The return of the smaller case
After years of watches growing larger and more imposing, the pendulum has swung decisively. Bulgari presented a 37mm edition of its Octo Finissimo. H. Moser & Cie. introduced its Streamliner in 34mm and 28mm. Neither brand has compromised on movement quality, both retain in-house mechanical calibres, but the aesthetic statement is unambiguous: elegance is now measured in subtraction, not addition.
Heritage as creative starting point
Across the fair, watchmakers mined their own archives for inspiration, launching designs that traced visible lineages back to defining moments in each brand's history. Cartier's Santos and Tank collections received new variations that reinforce what has made them enduring: formal elegance accessible enough for daily wear, design-led enough to attract fashion-forward buyers alongside traditional collectors. Rolex, characteristically conservative, maintained its strategy of incremental refinement, precisely the reason its models continue to dominate secondary market value charts.
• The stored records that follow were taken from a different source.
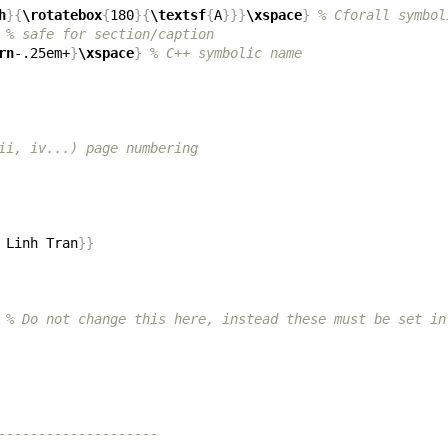
h
}{
\rotatebox
{
180
}{
\textsf
{
A
}}}
\xspace
}
% Cforall symbol
% safe for section/caption
rn
-.25em+
}
\xspace
}
% C++ symbolic name
ii, iv...) page numbering
 Linh Tran
}}
% Do not change this here, instead these must be set in
--------------------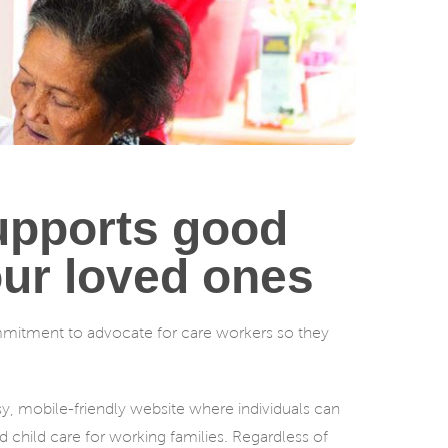
supports good
our loved ones
ommitment to advocate for care workers so they
asy, mobile-friendly website where individuals can
d child care for working families. Regardless of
The rise of expressive dials
Dial decoration spilled over onto bracelets and clasps in a way rarely seen before, creating what WWD editors called "new preciousness." The most striking motif was green, malachite, bloodstone, natural aventurine, enamel, reflecting a broader appetite for expressive, nature-inspired colour in high-end timepieces. Chanel's Sautoir Gabrielle blurred the line between watchmaking and jewellery entirely, with a gem-setting that mimics the house's signature quilted material.
Bulgari pushes boundaries, Hublot defies gravity
Bulgari's new Serpenti Tubogas Studs Capsule, four variants featuring mother-of-pearl, carnelian, sodalite and malachite dials, embodies the fusion of jewellery and watchmaking that defines the Italian house's identity. Hublot, never one for restraint, went further still: the Spirit of Big Bang Impact features diamonds set directly into sapphire crystal through hundreds of hours of laser machining, limited to 20 pieces.
Hermès steps up as a serious watchmaker
Perhaps the most strategically significant statement of the fair came from Hermès. The house's increasing investment in its Swiss manufacture, reflected in timepieces with more sophisticated mechanical complications, housed in titanium cases with DLC coating, signals an ambition to be taken seriously as a haute horlogerie player, not merely a fashion brand with a watch line. It is a long-term play, but the direction of travel is clear.